On-path browser attack:
- Malware in the browser proxies or manipulates traffic from the victim's own machine.
## Zero-Day Attacks
Zero-day:
- Exploit for a vulnerability not yet known or patched by the vendor.
Exam clue:
- No patch exists yet, or the vulnerability was unknown before exploitation.
Mitigation:
- Defense in depth, least privilege, behavior detection, segmentation, rapid patching when fixes arrive.
## Password Attacks
Plaintext password storage:
- Passwords stored unencrypted.
- Bad design.
Hashing:
- One-way representation of a password.
- Used for password storage.
Brute force:
- Try every possible password combination.
Dictionary attack:
- Try likely words/password lists and substitutions.
Mitigation:
- Long passwords
- MFA
- Account lockout/rate limiting
- Strong hashing
- Password managers
## Web App Attacks
SQL injection:
- Attacker modifies database queries through unsafe input.
- Example effect: view, change, or delete database data.
- Prevention: input validation, parameterized queries, secure coding.
XSS:
- Cross-site scripting.
- Attacker injects scripts into trusted web pages or links.
- Can steal cookies/session tokens or act as the user.
- Prevention: input validation/output encoding, secure coding, browser updates.
Memory trick:
- **SQL injection attacks the database.**
- **XSS attacks the user's browser trust.**
## Insider and Supply Chain
Insider threat:
- Employee, contractor, or trusted person misuses access.
- May be malicious or careless.
Supply chain attack:
- Attacker compromises a vendor, provider, update, hardware, or software source.
- Trusted relationship becomes the attack path.
Service provider risk:
- Third-party providers may have access to internal systems.
Mitigation:
- Vendor audits
- Least privilege
- Contract security requirements
- Monitor provider access
- Verify software signatures
## Vulnerable Systems
Non-compliant systems:
- Do not meet organization standards.
Unpatched systems:
- Missing security updates.
Unprotected systems:
- Security controls disabled or absent.
EOL/EOSL:
- End of life/end of service life.
- No normal security patches or support.
BYOD:
- Bring Your Own Device.
- User-owned device accessing company data.
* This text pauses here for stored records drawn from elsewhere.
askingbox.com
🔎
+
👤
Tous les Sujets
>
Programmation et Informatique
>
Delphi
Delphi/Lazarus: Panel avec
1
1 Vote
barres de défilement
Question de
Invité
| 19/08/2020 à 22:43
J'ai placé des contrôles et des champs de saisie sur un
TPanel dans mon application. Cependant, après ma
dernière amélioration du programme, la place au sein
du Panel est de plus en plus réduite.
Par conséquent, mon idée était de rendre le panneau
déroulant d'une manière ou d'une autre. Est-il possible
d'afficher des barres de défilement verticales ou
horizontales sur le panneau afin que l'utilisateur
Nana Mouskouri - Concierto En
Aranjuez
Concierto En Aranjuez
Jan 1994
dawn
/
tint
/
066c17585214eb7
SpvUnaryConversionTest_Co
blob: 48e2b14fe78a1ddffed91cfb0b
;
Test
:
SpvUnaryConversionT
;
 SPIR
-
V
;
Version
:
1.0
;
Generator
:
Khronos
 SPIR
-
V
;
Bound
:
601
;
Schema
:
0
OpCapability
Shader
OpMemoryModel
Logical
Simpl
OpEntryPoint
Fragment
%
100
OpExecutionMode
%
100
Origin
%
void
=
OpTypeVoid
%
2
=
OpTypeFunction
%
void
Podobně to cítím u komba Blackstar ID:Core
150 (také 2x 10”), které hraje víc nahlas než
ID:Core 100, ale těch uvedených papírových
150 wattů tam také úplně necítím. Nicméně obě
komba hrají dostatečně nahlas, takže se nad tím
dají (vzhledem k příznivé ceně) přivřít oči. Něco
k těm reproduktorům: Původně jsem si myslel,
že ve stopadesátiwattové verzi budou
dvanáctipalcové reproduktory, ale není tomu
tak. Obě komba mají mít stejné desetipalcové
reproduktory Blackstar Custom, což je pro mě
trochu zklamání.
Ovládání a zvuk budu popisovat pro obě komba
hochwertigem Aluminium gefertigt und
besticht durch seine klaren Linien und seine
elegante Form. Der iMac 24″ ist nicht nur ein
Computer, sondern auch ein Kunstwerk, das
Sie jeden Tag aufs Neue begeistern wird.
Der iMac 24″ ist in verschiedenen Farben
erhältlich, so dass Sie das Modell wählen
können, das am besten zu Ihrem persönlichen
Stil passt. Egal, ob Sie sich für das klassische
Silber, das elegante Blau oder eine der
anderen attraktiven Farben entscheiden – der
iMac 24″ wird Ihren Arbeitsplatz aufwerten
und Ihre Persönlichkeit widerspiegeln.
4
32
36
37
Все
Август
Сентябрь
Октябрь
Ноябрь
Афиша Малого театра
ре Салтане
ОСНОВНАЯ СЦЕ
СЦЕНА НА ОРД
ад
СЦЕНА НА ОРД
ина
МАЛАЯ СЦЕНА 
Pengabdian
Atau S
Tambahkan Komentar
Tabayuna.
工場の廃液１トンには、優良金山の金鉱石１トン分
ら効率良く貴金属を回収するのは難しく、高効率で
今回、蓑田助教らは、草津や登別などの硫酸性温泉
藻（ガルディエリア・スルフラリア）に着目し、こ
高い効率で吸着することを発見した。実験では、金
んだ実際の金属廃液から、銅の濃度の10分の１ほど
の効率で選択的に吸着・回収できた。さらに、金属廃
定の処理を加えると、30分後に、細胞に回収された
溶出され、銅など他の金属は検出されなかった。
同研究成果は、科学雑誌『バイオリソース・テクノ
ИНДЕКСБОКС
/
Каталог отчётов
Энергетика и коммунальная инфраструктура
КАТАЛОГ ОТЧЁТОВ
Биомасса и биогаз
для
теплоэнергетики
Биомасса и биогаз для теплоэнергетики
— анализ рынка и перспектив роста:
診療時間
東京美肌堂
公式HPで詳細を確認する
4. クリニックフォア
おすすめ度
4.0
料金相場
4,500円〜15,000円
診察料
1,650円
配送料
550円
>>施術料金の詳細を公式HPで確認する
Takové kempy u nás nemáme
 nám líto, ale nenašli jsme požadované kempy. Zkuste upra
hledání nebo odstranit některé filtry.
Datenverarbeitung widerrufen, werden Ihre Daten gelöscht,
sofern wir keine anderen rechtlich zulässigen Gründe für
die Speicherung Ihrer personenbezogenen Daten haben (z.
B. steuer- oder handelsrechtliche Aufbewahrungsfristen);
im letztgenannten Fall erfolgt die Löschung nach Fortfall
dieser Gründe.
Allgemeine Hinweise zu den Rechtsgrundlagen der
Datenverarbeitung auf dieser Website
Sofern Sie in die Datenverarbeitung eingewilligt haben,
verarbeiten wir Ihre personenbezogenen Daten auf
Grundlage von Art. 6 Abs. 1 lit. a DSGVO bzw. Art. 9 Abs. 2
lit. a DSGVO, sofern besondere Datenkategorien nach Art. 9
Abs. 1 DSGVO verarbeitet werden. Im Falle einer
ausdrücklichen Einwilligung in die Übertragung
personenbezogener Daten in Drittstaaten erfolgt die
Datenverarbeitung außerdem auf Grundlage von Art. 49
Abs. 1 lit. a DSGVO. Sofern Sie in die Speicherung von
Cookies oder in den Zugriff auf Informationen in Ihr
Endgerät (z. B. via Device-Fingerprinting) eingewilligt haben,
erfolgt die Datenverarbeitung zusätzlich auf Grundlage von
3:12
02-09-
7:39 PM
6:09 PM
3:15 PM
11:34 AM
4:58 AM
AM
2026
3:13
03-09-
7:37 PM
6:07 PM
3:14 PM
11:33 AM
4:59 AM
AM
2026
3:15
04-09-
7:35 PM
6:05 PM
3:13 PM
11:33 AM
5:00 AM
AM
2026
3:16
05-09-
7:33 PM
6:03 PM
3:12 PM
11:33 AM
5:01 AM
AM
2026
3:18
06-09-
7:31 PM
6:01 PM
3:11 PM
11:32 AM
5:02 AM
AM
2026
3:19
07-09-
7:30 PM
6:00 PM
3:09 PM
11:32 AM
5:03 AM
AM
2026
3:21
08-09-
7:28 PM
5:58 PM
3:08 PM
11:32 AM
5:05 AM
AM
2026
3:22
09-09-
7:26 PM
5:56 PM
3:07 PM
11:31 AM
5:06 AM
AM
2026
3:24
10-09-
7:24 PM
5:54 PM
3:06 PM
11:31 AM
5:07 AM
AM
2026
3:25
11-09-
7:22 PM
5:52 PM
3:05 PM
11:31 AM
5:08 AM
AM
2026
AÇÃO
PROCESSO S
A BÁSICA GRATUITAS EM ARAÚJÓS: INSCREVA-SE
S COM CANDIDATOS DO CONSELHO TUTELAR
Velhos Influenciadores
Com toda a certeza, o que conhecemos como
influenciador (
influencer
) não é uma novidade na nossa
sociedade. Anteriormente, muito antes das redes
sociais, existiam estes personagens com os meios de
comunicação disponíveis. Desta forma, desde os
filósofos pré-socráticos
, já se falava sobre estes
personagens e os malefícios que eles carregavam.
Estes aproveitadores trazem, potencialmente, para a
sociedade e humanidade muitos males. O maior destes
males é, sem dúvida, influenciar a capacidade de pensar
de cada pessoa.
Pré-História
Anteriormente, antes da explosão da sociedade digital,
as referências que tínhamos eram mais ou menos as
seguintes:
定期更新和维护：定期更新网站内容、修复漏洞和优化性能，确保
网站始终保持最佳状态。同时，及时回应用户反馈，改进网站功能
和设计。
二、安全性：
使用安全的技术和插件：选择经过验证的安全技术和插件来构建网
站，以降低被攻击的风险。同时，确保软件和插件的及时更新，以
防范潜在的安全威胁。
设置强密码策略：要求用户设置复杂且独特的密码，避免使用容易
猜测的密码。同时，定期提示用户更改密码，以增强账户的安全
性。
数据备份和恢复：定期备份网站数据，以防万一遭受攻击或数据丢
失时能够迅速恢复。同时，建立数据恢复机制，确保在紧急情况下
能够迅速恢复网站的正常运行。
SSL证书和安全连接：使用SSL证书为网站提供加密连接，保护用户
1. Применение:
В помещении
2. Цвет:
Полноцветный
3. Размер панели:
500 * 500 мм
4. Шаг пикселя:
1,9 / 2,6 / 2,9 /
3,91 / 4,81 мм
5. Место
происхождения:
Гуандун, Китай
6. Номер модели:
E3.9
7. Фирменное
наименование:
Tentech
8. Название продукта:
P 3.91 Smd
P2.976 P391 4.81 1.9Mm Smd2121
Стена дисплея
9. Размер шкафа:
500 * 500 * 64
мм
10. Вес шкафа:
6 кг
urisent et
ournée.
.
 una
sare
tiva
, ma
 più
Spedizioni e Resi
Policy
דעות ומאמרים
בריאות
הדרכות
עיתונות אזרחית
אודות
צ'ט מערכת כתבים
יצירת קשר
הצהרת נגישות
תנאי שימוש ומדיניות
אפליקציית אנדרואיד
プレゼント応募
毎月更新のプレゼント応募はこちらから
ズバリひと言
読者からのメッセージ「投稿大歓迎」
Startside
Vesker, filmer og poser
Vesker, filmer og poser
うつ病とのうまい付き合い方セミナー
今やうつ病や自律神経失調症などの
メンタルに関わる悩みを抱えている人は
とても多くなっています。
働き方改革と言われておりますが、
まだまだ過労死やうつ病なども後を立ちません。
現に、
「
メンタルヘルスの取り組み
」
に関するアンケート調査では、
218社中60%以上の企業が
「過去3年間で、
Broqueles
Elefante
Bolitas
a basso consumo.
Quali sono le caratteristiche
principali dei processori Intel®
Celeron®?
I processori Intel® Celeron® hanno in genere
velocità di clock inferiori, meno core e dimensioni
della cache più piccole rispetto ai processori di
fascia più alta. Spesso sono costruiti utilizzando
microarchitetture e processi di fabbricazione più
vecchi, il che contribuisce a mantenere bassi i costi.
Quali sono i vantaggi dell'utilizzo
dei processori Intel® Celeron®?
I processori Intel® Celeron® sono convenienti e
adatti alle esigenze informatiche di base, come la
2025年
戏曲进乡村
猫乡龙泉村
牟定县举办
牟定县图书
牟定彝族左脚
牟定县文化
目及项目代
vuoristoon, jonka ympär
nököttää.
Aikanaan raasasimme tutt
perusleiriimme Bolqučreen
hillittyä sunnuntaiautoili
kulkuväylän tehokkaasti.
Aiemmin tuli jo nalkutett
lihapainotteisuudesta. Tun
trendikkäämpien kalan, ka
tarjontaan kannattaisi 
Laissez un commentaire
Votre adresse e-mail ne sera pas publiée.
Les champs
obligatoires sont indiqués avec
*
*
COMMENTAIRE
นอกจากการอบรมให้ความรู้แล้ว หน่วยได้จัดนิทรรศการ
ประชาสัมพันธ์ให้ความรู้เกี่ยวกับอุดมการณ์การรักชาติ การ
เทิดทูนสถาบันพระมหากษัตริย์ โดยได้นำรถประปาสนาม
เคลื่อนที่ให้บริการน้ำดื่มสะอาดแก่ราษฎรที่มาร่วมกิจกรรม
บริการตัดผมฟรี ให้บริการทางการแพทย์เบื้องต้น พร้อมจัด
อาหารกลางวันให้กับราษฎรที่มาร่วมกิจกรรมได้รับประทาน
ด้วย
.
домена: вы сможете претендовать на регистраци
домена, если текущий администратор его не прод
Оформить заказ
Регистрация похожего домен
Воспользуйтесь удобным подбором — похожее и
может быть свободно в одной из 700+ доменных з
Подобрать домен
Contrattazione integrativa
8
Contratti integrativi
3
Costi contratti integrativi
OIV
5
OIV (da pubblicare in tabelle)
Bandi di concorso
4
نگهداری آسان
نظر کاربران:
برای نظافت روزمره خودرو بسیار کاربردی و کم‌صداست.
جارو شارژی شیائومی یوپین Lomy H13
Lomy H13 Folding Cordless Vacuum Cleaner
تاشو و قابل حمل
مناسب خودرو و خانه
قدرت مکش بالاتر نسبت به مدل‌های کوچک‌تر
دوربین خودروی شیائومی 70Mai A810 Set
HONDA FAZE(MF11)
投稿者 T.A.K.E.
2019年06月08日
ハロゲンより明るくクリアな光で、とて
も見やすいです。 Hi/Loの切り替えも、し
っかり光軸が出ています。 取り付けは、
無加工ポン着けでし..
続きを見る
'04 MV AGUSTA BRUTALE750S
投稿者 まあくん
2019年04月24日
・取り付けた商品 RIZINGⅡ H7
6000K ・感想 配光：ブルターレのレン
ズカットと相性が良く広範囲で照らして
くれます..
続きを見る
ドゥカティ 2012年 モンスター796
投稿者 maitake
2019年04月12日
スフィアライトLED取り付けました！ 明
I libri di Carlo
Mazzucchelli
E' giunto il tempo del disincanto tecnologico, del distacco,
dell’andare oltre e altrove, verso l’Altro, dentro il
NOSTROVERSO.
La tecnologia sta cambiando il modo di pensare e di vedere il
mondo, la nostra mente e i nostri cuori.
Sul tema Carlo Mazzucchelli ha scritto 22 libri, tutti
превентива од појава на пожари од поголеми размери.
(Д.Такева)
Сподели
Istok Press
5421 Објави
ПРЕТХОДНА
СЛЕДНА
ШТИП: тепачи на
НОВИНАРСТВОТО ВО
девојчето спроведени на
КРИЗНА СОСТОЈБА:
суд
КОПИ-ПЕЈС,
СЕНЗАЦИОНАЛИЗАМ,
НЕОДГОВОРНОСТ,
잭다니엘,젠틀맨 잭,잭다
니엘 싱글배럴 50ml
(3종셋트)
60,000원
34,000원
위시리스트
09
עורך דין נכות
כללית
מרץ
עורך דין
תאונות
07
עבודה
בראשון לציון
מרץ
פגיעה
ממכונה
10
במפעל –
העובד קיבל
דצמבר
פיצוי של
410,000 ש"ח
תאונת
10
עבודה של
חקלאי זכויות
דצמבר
- Needs policy, MDM, data separation, and security requirements.
## Commands To Enter
Windows:
```powershell
arp -a
```
What it does:
- Shows ARP cache entries.
- Useful conceptually for ARP poisoning discussions.
```powershell
netstat -ano
```
What it does:
- Shows active network connections and listening ports.
```powershell
ipconfig /all
```
What it does:
- Shows IP, DNS, gateway, and adapter information.
```powershell
whoami /groups
```
What it does:
- Shows group membership and helps discuss insider/privilege risk.
Linux:
```bash
ip neigh
```
What it does:
- Shows neighbor/ARP table entries.
```bash
ss -tulpn
```
What it does:
- Shows listening sockets and processes when allowed.
```bash
ip route
```
What it does:
- Shows routes, including default gateway.
## Mini Lab
Goal:
- Practice identifying attack types safely.
Windows:
1. Run `arp -a`.
2. Run `netstat -ano`.
3. Run `ipconfig /all`.
4. Record:
- Default gateway:
- One ARP entry:
- One active/listening connection:
Linux:
1. Run `ip neigh`.
2. Run `ss -tulpn`.
3. Run `ip route`.
4. Record:
- Default gateway:
- One neighbor entry:
- One listening service:
Scenario practice:
1. A CFO gets an email asking for a wire transfer.
2. A user scans a QR code on a parking meter and lands on a fake payment site.
3. A fake Wi-Fi network copies the hotel SSID.
4. An attacker tries every possible password.
5. A vendor software update is compromised.
6. A website search box runs attacker-supplied JavaScript.
7. A database query is manipulated through form input.
For each:
- Name the attack.
- Name one prevention or mitigation.
## Quick Check Before Quiz
You are ready for the SEC-5 quiz when you can answer these without looking:
- What is the difference between phishing, vishing, smishing, spear phishing, and whaling?
- What is the difference between tailgating and piggybacking?
- What does an evil twin imitate?
- What is the difference between SQL injection and XSS?
- What is a supply chain attack?
- What is the difference between DoS and DDoS?